Jeffrey Hull
Wednesday, January 12, 2005
Tsunami
Tsunami
The ocean flees from shore, its shells laid bare
As if Achaean ships had slipped away
By Trojan night, and left its towers there;
For one dread instant silence rules the bay.
Then grave Poseidon's fearsome voice peals out
And summons up his watery stampede
In swelling wave, a mighty roaring shout,
All charging up the beach at breakneck speed.
Then rolling, smashing over those who stand
Like statues turned by fright to solid stone,
And blotting out those running up the strand
The violent waves upon the land are thrown.

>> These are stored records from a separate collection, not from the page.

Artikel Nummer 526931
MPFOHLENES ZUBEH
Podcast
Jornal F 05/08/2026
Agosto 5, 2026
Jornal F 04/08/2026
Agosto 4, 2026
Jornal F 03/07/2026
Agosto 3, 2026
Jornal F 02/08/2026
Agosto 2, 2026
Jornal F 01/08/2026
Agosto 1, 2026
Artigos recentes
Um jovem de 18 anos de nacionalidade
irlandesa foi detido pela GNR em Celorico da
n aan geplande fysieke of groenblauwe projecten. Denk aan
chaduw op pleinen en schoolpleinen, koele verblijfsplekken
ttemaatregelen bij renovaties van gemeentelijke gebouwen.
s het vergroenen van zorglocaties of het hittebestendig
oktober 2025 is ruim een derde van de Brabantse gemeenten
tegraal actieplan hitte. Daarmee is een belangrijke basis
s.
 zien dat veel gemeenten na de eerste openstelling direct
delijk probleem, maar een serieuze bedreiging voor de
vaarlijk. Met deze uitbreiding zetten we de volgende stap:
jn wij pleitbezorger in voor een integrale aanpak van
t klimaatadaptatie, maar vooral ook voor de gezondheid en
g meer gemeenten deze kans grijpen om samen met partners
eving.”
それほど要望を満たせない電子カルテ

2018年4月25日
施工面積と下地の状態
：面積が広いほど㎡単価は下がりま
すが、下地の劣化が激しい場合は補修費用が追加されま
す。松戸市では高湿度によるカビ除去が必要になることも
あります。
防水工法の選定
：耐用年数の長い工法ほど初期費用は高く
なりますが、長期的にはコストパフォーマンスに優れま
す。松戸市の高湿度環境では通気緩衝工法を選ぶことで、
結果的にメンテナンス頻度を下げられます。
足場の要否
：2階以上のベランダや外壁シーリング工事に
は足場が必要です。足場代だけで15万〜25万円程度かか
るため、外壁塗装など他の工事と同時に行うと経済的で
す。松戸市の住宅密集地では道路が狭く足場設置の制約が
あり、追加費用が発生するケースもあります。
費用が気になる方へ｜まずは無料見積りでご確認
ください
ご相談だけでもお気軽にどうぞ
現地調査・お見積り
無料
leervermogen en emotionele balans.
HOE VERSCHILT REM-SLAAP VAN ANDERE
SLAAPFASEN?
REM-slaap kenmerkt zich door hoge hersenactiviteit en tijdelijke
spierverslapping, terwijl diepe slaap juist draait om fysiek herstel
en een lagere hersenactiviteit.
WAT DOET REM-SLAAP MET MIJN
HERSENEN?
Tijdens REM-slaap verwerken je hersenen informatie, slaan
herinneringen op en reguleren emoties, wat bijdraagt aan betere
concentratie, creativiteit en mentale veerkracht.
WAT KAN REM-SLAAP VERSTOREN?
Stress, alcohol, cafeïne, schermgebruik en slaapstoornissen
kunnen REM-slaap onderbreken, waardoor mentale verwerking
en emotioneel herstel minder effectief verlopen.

And wave and wave and wave comes surging on
To scour clean the land of human trace —
As if the sea threw evil Acheron
Upon the land, man's presence to erase.
The sea recedes and seeks again its bed,
Retreating, giving up the land it won;
Its army leaving littered fields of dead
Sad limbs akimbo, silent in the sun.
The sullen sea its brooding counsel keeps
Beyond the cries of saddened shorebound men
What awesome powers harbor in its deeps
As quiet rolls the ocean swell again.
Diviners vainly seek to understand
Such cataclysmic turns of dreadful fate
Lamenting that they cannot gods command
To spare the ones for whom they supplicate.
There is no reason good or ill to find
Why any given soul is swept to woe
Nor why one man is lame or one is blind:
Such mysteries are not for men to know.